The higher temperatures across the U.S. and the rest of the world are allowing the atmosphere to hold more moisture, scientists say, giving what might have been routine storms a powerful boost. 

The consequences of this summer’s downpours were staggering. 
Emma Allen, 58, looks at the remnants of her damaged home after flooding in Falling Rock, West Virginia. (Credit: Marcus Constantino / Reuters) Click to Enlarge.
Flooding in West Virginia in late June killed at least 24 people and damaged more than 5,000 homes, making it the worst flooding event to hit the state in a century.
Just a month later, another 1-in-1,000-year flood hit Maryland, killing two people. 
A man wades through a flooded street in Ascension Parish, Louisiana, Aug. 15, 2016. (Credit: Jonathan Bachman / Reuters) Click to Enlarge.
Finally, downpours that pummeled Louisiana in mid-August created the worst natural disaster to hit the U.S. since Hurricane Sandy in 2012, aid groups declared. The resulting floods killed 13 people, forced 30,000 citizens to evacuate and damaged at least 60,000 homes.
Arkansas, Mississippi, Tennessee, and Texas also experienced major flooding events between March and the end of summer. 

Hurricane Matthew set unusual records
In October, Hurricane Matthew shattered records as one of the longest-lasting, strongest hurricanes of its kind and left a massive death toll in its wake.

Before Matthew struck the U.S. and claimed 46 lives in North Carolina, Florida, South Carolina, Georgia, and Virginia, it pummeled Haiti, killing more than 1,000 people there. 

“The nearly unprecedented rapid intensification we saw with this storm is favored by warmer oceans and greater ocean heat content,” Michael Mann, a leading climate scientist and professor of meteorology at Pennsylvania State University, told HuffPost at the time. 

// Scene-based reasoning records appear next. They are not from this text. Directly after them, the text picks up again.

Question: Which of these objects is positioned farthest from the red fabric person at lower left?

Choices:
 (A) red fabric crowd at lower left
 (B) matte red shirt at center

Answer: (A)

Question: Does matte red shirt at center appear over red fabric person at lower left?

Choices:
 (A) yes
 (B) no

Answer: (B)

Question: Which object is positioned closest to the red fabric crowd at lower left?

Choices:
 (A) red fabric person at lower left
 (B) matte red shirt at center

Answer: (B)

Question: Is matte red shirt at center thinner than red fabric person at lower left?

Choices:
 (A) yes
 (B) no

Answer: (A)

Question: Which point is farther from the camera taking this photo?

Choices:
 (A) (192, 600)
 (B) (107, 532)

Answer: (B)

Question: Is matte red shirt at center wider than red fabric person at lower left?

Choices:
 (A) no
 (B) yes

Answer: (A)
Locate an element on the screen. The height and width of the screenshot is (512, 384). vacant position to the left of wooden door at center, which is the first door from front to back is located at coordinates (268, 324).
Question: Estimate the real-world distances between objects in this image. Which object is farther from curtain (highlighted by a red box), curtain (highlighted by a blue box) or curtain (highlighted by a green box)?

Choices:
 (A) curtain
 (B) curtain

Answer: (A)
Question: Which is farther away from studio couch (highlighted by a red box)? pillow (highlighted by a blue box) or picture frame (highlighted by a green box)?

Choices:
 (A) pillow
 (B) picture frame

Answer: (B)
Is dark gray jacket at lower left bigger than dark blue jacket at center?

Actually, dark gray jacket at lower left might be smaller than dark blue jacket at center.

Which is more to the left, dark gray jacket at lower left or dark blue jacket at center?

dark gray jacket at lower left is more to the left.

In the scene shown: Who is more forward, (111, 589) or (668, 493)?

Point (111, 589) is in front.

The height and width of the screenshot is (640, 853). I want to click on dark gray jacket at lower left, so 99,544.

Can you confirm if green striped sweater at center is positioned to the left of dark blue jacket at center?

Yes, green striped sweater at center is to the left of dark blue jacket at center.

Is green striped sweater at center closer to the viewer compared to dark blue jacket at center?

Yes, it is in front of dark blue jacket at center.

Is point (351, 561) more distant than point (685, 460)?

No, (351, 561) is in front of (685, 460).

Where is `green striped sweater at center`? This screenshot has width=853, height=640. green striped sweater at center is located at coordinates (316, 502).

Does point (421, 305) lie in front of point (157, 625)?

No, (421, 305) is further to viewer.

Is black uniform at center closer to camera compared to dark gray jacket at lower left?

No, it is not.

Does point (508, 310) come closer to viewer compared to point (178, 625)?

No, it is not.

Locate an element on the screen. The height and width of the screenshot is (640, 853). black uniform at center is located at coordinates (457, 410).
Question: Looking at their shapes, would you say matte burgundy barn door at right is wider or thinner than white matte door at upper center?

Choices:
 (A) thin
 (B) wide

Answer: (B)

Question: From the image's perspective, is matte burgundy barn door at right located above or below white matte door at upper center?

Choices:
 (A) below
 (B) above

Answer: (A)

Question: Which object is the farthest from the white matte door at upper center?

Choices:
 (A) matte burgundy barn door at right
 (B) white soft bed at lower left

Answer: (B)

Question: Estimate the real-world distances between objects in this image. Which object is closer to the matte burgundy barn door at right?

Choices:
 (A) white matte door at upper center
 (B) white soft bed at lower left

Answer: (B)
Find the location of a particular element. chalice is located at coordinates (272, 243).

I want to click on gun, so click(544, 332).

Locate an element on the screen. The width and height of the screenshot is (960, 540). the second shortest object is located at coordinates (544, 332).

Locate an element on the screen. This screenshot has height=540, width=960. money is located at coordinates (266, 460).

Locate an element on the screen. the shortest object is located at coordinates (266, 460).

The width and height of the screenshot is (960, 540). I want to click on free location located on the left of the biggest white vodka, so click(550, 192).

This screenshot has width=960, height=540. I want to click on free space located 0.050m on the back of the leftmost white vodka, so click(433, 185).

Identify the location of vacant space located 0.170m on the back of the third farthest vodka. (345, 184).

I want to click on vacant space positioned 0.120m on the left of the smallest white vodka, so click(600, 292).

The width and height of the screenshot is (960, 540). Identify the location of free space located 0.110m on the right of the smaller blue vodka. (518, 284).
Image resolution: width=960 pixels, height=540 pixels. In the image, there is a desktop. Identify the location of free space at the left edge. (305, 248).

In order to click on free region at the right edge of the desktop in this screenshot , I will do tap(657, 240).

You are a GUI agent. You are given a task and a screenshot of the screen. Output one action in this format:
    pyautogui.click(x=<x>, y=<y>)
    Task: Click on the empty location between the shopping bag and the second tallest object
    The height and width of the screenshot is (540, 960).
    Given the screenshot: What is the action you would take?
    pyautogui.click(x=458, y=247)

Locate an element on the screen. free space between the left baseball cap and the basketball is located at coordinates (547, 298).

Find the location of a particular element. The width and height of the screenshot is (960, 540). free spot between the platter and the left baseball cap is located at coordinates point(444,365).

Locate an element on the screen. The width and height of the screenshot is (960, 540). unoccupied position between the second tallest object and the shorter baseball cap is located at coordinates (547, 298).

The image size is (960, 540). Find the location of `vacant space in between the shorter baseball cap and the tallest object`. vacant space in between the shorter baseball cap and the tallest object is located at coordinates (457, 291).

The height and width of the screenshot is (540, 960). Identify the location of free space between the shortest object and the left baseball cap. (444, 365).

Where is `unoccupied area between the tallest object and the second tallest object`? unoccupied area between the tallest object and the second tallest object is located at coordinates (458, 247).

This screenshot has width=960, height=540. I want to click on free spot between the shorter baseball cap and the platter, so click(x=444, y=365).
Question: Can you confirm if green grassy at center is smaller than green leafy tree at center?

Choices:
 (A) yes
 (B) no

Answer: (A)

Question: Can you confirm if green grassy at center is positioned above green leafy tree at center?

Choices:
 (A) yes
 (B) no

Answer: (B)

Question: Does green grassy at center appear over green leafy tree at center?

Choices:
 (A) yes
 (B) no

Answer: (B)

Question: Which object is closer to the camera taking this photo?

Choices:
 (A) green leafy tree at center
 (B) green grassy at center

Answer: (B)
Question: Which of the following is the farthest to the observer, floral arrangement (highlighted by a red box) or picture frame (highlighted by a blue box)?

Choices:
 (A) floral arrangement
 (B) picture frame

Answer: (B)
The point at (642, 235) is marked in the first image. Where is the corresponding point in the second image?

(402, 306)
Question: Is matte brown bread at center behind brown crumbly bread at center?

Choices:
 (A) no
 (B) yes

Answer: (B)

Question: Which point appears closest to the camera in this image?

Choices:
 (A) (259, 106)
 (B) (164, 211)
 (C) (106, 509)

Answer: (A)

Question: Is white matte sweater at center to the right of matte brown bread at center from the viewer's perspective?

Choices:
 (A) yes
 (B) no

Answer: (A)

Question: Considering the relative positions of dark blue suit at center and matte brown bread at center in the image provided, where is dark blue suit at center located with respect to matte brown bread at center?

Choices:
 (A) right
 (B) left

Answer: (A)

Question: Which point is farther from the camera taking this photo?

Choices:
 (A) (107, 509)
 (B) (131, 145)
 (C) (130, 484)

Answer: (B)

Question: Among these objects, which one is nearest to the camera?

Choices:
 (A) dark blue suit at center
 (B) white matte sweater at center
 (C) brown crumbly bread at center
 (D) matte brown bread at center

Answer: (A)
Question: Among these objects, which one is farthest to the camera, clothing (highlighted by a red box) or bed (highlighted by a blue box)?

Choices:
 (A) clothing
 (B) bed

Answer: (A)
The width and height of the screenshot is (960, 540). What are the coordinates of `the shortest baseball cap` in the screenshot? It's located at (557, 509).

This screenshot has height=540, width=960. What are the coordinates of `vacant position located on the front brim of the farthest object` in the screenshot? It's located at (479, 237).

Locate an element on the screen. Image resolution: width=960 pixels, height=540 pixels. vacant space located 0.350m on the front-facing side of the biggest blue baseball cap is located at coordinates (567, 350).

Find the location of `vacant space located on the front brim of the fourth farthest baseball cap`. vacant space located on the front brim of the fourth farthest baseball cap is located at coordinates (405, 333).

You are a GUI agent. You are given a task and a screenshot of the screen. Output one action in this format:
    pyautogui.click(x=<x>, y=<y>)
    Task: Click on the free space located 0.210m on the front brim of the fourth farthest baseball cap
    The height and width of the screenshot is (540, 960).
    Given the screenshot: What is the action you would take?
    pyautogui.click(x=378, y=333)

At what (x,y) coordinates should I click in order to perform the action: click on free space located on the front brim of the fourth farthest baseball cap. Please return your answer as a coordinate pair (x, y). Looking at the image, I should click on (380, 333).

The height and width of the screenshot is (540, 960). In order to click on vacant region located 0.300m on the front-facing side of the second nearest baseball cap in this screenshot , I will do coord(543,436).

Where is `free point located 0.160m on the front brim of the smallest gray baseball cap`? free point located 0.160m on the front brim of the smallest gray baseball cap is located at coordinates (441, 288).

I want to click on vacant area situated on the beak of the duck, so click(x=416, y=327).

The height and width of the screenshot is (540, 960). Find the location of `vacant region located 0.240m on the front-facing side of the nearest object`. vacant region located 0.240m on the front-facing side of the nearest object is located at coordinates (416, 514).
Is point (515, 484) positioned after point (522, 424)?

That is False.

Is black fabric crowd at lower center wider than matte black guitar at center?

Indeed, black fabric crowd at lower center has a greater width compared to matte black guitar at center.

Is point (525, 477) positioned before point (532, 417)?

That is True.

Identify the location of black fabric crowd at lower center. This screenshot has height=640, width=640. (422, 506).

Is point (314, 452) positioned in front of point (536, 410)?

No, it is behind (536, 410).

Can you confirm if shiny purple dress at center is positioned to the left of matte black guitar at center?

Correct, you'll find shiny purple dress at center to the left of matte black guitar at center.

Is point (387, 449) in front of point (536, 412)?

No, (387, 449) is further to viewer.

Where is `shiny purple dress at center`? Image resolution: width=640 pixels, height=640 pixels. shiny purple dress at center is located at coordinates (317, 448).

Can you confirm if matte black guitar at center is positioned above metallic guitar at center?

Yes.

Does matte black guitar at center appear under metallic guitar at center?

A school bus is partially submerged as the Neuse River floods following Hurricane Matthew in Kinston, North Carolina, Oct. 12, 2016. (Credit: Nicole Craine / Reuters) Click to Enlarge.
A hurricane of Matthew’s force striking in October demonstrated the power of climate change to turn seasonal disasters into year-round threats.  While hurricane season in the Atlantic runs from the beginning of June to the end of November, the statistical peak is Sept. 10, when ocean temperatures are high.  But climate change is driving up temperatures during months that aren’t typically warm enough to support strong storms, and hurricane season is beginning to last longer.

Record-breaking heat gave us a glimpse into the future
With 2016 poised to be the hottest year on record, sweltering heat waves throughout the summer gave Americans a taste of what’s to come if temperatures continue to rise. 

“If we continue with business-as-usual burning of fossil fuels, by mid-century what we think of as extreme summer heat today will become a typical summer day,” Mann, the Penn State professor, told HuffPost over the summer. 
Wildfires raged in California and Tennessee
With ongoing drought and high temperatures drying up California’s forests and priming them for massive blazes, 2016 was another destructive wildfire season for the state.

In the first seven months of 2016, twice as many acres burned in the state than had burned in the same period the year before, the California Department of Forestry and Fire Protection told the Los Angeles Times

The massive Soberanes fire that burned 132,127 acres near Big Sur for three months until October may have been the most expensive fire to fight in U.S. history, costing over $200 million to battle, The Associated Press reported based on data released by the National Interagency Fire Center. 
More recently, a wildfire in Tennessee last month ranked as the largest fire in the state in 100 years.  The massive blaze around Gatlinburg killed 14 people, forced 14,000 to evacuate, affected more than 2,400 structures, and caused over $500 million in damages.